DO THIS
Copy the records from the line with "genus: Erica" up to and including the line with "scientific name: Hypolimnas anomala", changing "scientific name" to "species name" and leaving everything else the same.
==========
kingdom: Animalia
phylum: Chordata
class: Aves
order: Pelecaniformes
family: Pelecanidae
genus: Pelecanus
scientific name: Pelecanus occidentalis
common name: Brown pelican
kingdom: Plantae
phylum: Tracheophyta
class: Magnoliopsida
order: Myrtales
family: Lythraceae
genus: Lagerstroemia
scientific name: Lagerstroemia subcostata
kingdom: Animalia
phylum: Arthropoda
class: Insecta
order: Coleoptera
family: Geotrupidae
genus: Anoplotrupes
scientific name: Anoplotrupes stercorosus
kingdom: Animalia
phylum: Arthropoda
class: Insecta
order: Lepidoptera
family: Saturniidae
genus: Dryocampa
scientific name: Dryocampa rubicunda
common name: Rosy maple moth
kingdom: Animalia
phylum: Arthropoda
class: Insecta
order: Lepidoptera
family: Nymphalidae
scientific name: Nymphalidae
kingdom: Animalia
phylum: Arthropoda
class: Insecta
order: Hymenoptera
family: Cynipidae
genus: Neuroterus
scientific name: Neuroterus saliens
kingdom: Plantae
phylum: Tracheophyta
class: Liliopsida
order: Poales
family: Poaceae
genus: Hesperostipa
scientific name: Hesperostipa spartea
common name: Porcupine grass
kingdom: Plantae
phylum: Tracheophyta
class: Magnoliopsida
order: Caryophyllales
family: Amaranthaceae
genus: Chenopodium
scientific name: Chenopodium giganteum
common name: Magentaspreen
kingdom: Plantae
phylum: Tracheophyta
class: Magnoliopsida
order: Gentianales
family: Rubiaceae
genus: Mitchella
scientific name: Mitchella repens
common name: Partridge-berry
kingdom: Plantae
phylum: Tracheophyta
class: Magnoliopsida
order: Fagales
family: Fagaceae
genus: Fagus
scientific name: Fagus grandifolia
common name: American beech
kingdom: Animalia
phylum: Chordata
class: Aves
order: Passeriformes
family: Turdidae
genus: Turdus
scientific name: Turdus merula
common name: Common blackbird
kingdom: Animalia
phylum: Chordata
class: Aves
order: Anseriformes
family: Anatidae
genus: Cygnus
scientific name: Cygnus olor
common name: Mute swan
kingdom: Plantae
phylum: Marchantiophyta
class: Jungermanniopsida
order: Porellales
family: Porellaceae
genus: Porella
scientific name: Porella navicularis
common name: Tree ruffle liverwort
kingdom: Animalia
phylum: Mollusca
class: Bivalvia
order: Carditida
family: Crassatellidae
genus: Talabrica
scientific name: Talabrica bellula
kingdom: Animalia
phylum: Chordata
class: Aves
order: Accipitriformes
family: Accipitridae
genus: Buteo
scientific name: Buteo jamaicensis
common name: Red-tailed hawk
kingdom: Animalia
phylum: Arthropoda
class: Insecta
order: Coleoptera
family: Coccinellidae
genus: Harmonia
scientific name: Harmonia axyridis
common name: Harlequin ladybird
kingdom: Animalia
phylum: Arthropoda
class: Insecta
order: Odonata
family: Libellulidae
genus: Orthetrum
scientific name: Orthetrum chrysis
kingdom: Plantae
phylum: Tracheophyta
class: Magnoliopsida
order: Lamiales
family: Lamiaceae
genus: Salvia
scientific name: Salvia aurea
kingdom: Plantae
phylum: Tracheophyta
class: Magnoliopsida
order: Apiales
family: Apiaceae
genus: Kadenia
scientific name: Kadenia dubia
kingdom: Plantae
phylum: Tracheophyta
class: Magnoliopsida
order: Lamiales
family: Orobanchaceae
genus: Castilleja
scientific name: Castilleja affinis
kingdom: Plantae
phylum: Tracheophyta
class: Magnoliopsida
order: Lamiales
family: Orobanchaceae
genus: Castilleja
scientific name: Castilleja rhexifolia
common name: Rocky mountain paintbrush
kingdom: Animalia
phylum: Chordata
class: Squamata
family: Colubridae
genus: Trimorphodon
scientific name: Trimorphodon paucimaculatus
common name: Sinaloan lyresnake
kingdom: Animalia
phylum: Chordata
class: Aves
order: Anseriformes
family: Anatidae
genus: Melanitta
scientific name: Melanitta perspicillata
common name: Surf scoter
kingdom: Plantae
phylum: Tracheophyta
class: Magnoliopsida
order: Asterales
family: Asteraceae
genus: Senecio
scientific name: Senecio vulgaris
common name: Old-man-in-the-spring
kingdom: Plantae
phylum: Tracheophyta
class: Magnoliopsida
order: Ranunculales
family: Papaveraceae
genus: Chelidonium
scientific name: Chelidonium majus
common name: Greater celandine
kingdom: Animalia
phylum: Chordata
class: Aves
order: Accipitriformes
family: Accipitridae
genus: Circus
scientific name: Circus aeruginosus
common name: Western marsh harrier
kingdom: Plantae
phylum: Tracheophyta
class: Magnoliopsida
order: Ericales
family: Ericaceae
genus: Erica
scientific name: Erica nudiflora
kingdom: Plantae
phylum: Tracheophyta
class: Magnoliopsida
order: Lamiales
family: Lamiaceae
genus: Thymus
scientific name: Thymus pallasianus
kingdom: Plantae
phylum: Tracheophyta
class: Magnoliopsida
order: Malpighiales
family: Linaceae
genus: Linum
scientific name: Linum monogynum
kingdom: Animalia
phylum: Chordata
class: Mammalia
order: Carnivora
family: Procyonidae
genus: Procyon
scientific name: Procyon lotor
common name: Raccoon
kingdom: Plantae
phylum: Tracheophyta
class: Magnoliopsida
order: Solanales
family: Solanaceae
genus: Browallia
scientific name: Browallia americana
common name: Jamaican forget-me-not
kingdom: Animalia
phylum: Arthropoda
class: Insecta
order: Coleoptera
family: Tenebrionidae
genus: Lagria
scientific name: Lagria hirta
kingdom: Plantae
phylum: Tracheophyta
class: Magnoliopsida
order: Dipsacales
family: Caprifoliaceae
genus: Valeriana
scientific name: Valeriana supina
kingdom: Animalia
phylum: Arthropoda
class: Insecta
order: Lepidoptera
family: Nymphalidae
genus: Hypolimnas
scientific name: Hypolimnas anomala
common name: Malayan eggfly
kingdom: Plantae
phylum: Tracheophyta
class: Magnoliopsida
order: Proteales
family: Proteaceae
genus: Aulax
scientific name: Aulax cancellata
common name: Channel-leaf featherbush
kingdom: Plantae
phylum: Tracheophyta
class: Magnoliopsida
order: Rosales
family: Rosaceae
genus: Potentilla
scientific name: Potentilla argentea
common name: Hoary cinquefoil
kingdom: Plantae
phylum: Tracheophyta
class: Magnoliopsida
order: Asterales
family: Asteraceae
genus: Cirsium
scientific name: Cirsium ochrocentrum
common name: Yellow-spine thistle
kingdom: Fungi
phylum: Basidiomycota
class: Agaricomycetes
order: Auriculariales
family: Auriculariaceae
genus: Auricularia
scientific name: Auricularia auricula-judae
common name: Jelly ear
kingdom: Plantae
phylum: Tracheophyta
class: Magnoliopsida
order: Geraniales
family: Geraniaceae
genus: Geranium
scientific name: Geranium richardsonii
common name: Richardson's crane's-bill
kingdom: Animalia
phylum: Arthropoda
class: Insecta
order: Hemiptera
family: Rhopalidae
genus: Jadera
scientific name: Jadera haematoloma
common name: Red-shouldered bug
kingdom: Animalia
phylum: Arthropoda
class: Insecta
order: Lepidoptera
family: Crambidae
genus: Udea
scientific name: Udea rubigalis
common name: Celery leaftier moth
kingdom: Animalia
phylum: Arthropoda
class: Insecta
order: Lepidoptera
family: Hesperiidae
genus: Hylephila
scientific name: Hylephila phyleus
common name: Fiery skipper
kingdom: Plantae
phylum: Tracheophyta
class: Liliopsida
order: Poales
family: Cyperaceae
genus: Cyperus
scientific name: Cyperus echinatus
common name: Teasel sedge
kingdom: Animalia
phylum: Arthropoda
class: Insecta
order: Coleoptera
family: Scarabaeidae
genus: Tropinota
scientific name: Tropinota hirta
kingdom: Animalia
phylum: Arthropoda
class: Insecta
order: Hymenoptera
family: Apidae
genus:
==========
COMPLETED EXERCISE
genus: Erica
species name: Erica nudiflora
kingdom: Plantae
phylum: Tracheophyta
class: Magnoliopsida
order: Lamiales
family: Lamiaceae
genus: Thymus
species name: Thymus pallasianus
kingdom: Plantae
phylum: Tracheophyta
class: Magnoliopsida
order: Malpighiales
family: Linaceae
genus: Linum
species name: Linum monogynum
kingdom: Animalia
phylum: Chordata
class: Mammalia
order: Carnivora
family: Procyonidae
genus: Procyon
species name: Procyon lotor
common name: Raccoon
kingdom: Plantae
phylum: Tracheophyta
class: Magnoliopsida
order: Solanales
family: Solanaceae
genus: Browallia
species name: Browallia americana
common name: Jamaican forget-me-not
kingdom: Animalia
phylum: Arthropoda
class: Insecta
order: Coleoptera
family: Tenebrionidae
genus: Lagria
species name: Lagria hirta
kingdom: Plantae
phylum: Tracheophyta
class: Magnoliopsida
order: Dipsacales
family: Caprifoliaceae
genus: Valeriana
species name: Valeriana supina
kingdom: Animalia
phylum: Arthropoda
class: Insecta
order: Lepidoptera
family: Nymphalidae
genus: Hypolimnas
species name: Hypolimnas anomala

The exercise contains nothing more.